When demonetisation happened in November 2016, I would often hear opinions from people on potential loopholes that needed to be explored. I do not know if they succeeded with any such brazen tactic, but one opinion from these discussions was striking – every bank desired big clients, as they could potentially give them a big business. No sane bank would ever say no to a big client unless it was absolutely impossible. But the question was – who paid the price for desiring such big businesses?
Non-performing assets (NPAs) in Indian banks stood at ₹7.34 lakh crores by September 2017 – nearly 10% of the assets, that is. The Nirav Modi scandal could not have come at a worse time. While the Punjab National Bank (PNB) filed complaints against Nirav Modi and the MD of Gitanjali Gems for fraud, alleging that two employees helped them get letters of undertaking (LoU) without the sanctioned limits – and before the mismatch between the message from the Society for Worldwide Interbank Financial Telecommunication (SWIFT) and the bank’s system came to light – Modi and his family had left India before the law-enforcers could respond.
Other banks who lent money or assets based on those LoUs are also at risk of losing money. But with stores across Mumbai, Hong Kong, Macau, New York and London, the billionaire was hardly a name any bank could ignore. While the bank may blame the errant employees in this case, the incentive of those employees was undoubtedly guided by the same allure that guides all banks towards a big business. But, with three-fourths of NPAs in Indian banks coming from such big businesses, the issue begs the original question – who pays the price of big businesses?
1. Assuming that Modi does not cough up the payment, the liability would probably come from the bank. The provision would hit the already-stretched financial position of state-run banks, thus impacting their profits and valuation. Apart from the government, their shares are held by scores of common people, either directly or through institutions. It is these people who would pay the price by holding the shares of such profit-destroying companies.
2. The finance ministry issued an advisory to banks to review large client exposures, but who will provide the financial resources to make up for the NPAs? The government has been under pressure to help state-run banks. But, where will the capital come from?
Another cess, above the existing ones, is one possible way. Budgets in the coming years can include that. But, this will hit the taxpayers who’ll have to pay the financial price for the laxity of the bank systems. Will they pay this financial price quietly, especially after the pain they went through, during demonetisation.

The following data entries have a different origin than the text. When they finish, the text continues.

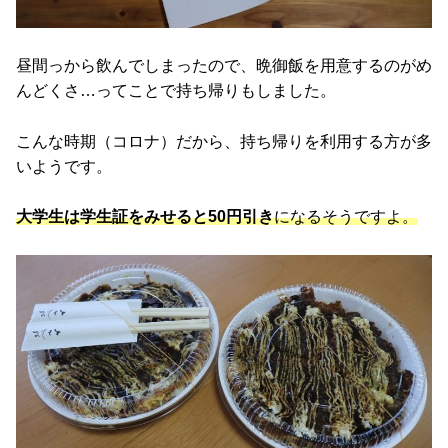
昼間っから飲んでしまったので、晩御飯を用意するのがめ
んどくさ…ってことで持ち帰りもしました。
こんな時期（コロナ）だから、持ち帰りを利用する方が多
いようです。
大学生は学生証をみせると50円引き
になるそうですよ。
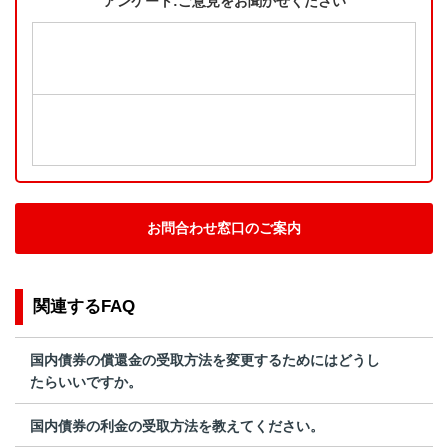
アンケート:ご意見をお聞かせください
お問合わせ窓口のご案内
関連するFAQ
国内債券の償還金の受取方法を変更するためにはどうし
たらいいですか。
国内債券の利金の受取方法を教えてください。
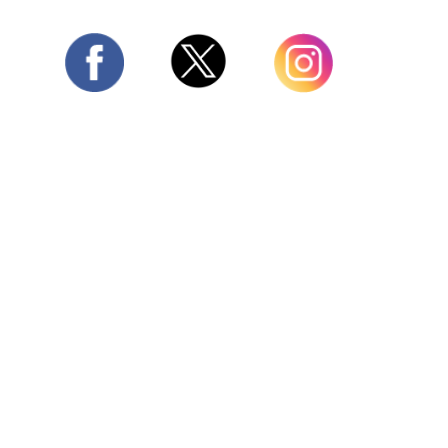
Twitter
Facebook
Instagram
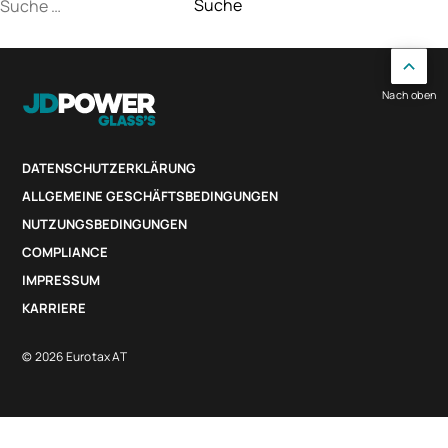
Suche
nach:
Nach oben
DATENSCHUTZERKLÄRUNG
ALLGEMEINE GESCHÄFTSBEDINGUNGEN
NUTZUNGSBEDINGUNGEN
COMPLIANCE
IMPRESSUM
KARRIERE
© 2026 Eurotax AT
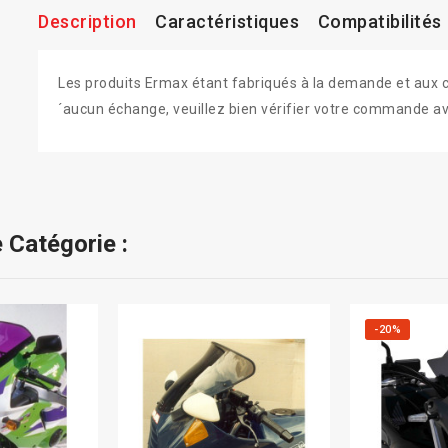
Description
Caractéristiques
Compatibilités
Les produits Ermax étant fabriqués à la demande et aux colo
´aucun échange, veuillez bien vérifier votre commande av
 Catégorie :
-20%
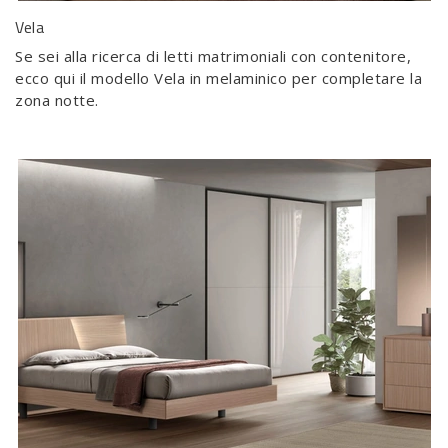
Vela
Se sei alla ricerca di letti matrimoniali con contenitore,
ecco qui il modello Vela in melaminico per completare la
zona notte.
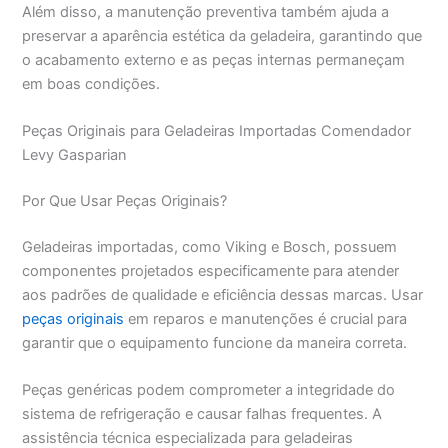
Além disso, a manutenção preventiva também ajuda a
preservar a aparência estética da geladeira, garantindo que
o acabamento externo e as peças internas permaneçam
em boas condições.
Peças Originais para Geladeiras Importadas Comendador
Levy Gasparian
Por Que Usar Peças Originais?
Geladeiras importadas, como Viking e Bosch, possuem
componentes projetados especificamente para atender
aos padrões de qualidade e eficiência dessas marcas. Usar
peças originais
em reparos e manutenções é crucial para
garantir que o equipamento funcione da maneira correta.
Peças genéricas podem comprometer a integridade do
sistema de refrigeração e causar falhas frequentes. A
assistência técnica especializada para geladeiras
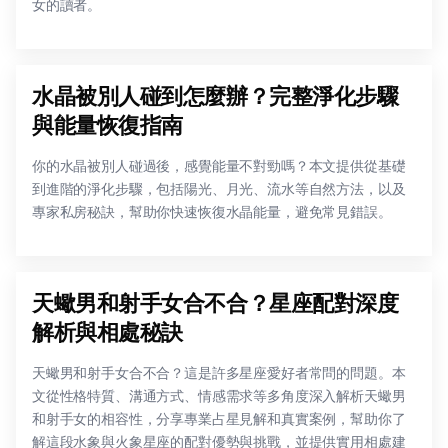
女的讀者。
水晶被別人碰到怎麼辦？完整淨化步驟
與能量恢復指南
你的水晶被別人碰過後，感覺能量不對勁嗎？本文提供從基礎
到進階的淨化步驟，包括陽光、月光、流水等自然方法，以及
專家私房秘訣，幫助你快速恢復水晶能量，避免常見錯誤。
天蠍男和射手女合不合？星座配對深度
解析與相處秘訣
天蠍男和射手女合不合？這是許多星座愛好者常問的問題。本
文從性格特質、溝通方式、情感需求等多角度深入解析天蠍男
和射手女的相容性，分享專業占星見解和真實案例，幫助你了
解這段水象與火象星座的配對優勢與挑戰，並提供實用相處建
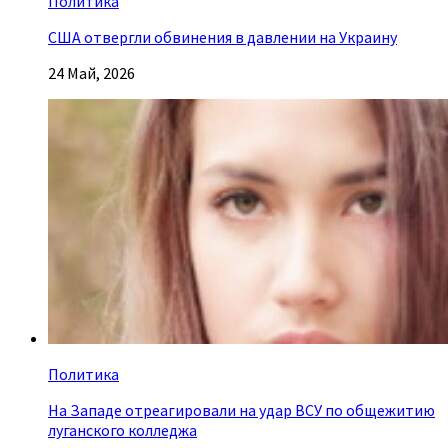
Политика
США отвергли обвинения в давлении на Украину
24 Май, 2026
Политика
На Западе отреагировали на удар ВСУ по общежитию
луганского колледжа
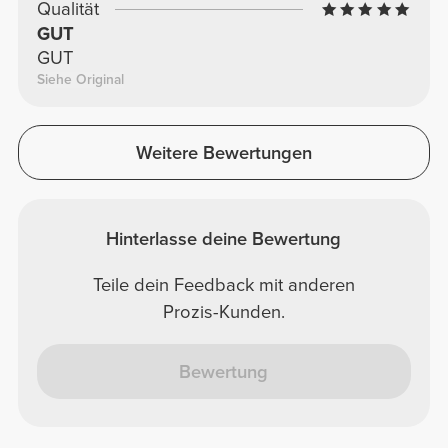
Qualität
GUT
GUT
Siehe Original
Weitere Bewertungen
Hinterlasse deine Bewertung
Teile dein Feedback mit anderen
Prozis-Kunden.
Bewertung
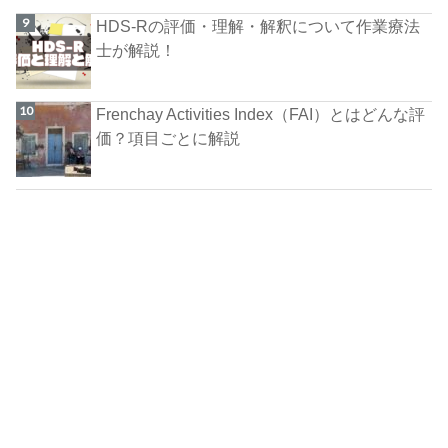
HDS-Rの評価・理解・解釈について作業療法
士が解説！
Frenchay Activities Index（FAI）とはどんな評
価？項目ごとに解説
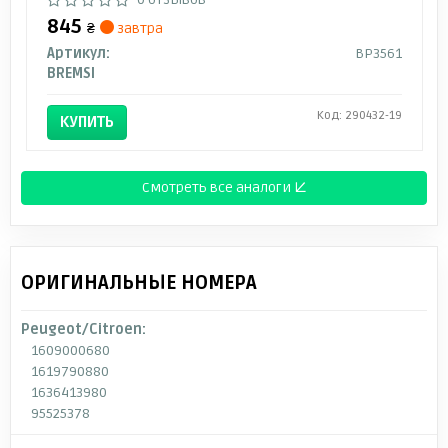
845
₴
завтра
Артикул:
BP3561
BREMSI
Код: 290432-19
КУПИТЬ
Смотреть все аналоги ↓
ОРИГИНАЛЬНЫЕ НОМЕРА
Peugeot/Citroen:
1609000680
1619790880
1636413980
95525378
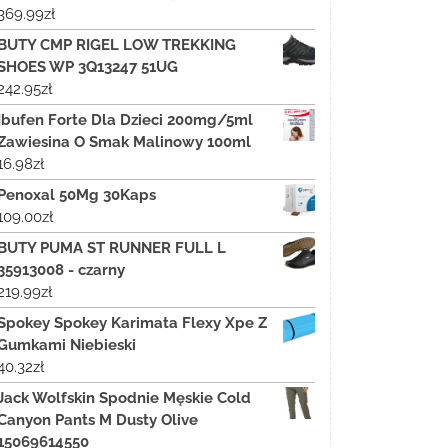
369.99
zł
BUTY CMP RIGEL LOW TREKKING
SHOES WP 3Q13247 51UG
242.95
zł
Ibufen Forte Dla Dzieci 200mg/5ml
Zawiesina O Smak Malinowy 100ml
16.98
zł
Penoxal 50Mg 30Kaps
109.00
zł
BUTY PUMA ST RUNNER FULL L
35913008 - czarny
219.99
zł
Spokey Spokey Karimata Flexy Xpe Z
Gumkami Niebieski
40.32
zł
Jack Wolfskin Spodnie Męskie Cold
Canyon Pants M Dusty Olive
15069614550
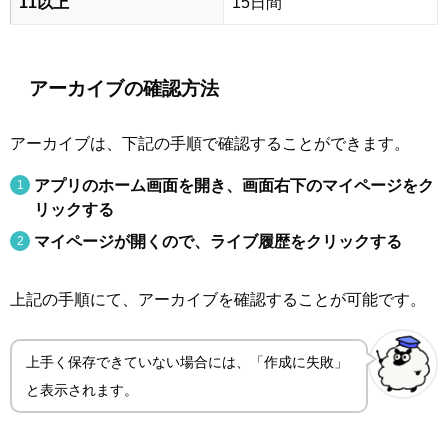
11以上
15日間
アーカイブの確認方法
アーカイブは、下記の手順で確認することができます。
アプリのホーム画面を開き、画面右下のマイページをク
リックする
マイページが開くので、ライブ履歴をクリックする
上記の手順にて、アーカイブを確認することが可能です。
上手く保存できていない場合には、「作成に失敗」
と表示されます。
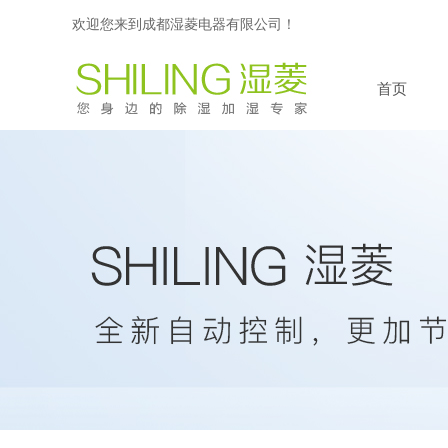
欢迎您来到成都湿菱电器有限公司！
首页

3. State ownership may often constrain the freedom of control due to political pressures. But, with NPAs worth ₹7.3 lakh crore in the state-run banks alone, their operational processes inevitably come under scrutiny.
Who pays the price for operational laxity? The errant employees naturally – but why did the banks have inadequate risk-control mechanisms in the first place? As it is, the depositors take more solace from state ownership rather than the banks’ management, in the event of failure or fraud (the hullaballoo after many realised only ₹1 lakh worth of deposit had been insured is evidence). But, while the management can cite ‘inadequate control’, it is they who will have to ultimately bear the brunt of the laxity.
4. Under-performing banks can be merged with a few big banks, if the capital cost of bad loans can be minimised. One such plan is already underway. But, such a large-scale merger project would mean that the surviving big banks may want to take a call on the size of their workforce to ‘maintain’ costs. Hence, some employees may be axed for purposes of efficiency. Even if an outright dismissal is not likely in the case of state-run banks, it may hit their future hiring plans. Ultimately, it is the workers, either current or prospective, who would pay the price of downsizing due to cost-control.
5. Where do people invest? While research shows that equities (especially mutual funds) yield better inflation-adjusted returns relative to fixed income or real estate in the long term, people still view equities for short-term speculation. Hence, the focus of savers is more on fixed income.
But there is a dearth of products in that space. Savings schemes like PPF and NSS do not allow savings beyond a limit. Fixed deposits in banks can take in unlimited savings, but that creates a pressure on banks to maintain fixed-deposit rates at a level that makes commercial sense, relative to their lending rate. That only pushes the desire for big-ticket businesses. So, it is the savers (with limited savings options) who will pay the price.
In conclusion, while demonetisation aimed at curbing wrongful practices, the inefficiencies and the ineffectiveness of our state-run banks means that ordinary people may inevitably have to pay the price for the banks’ desire for big businesses – either as shareholders, taxpayers, savers, workers or managers.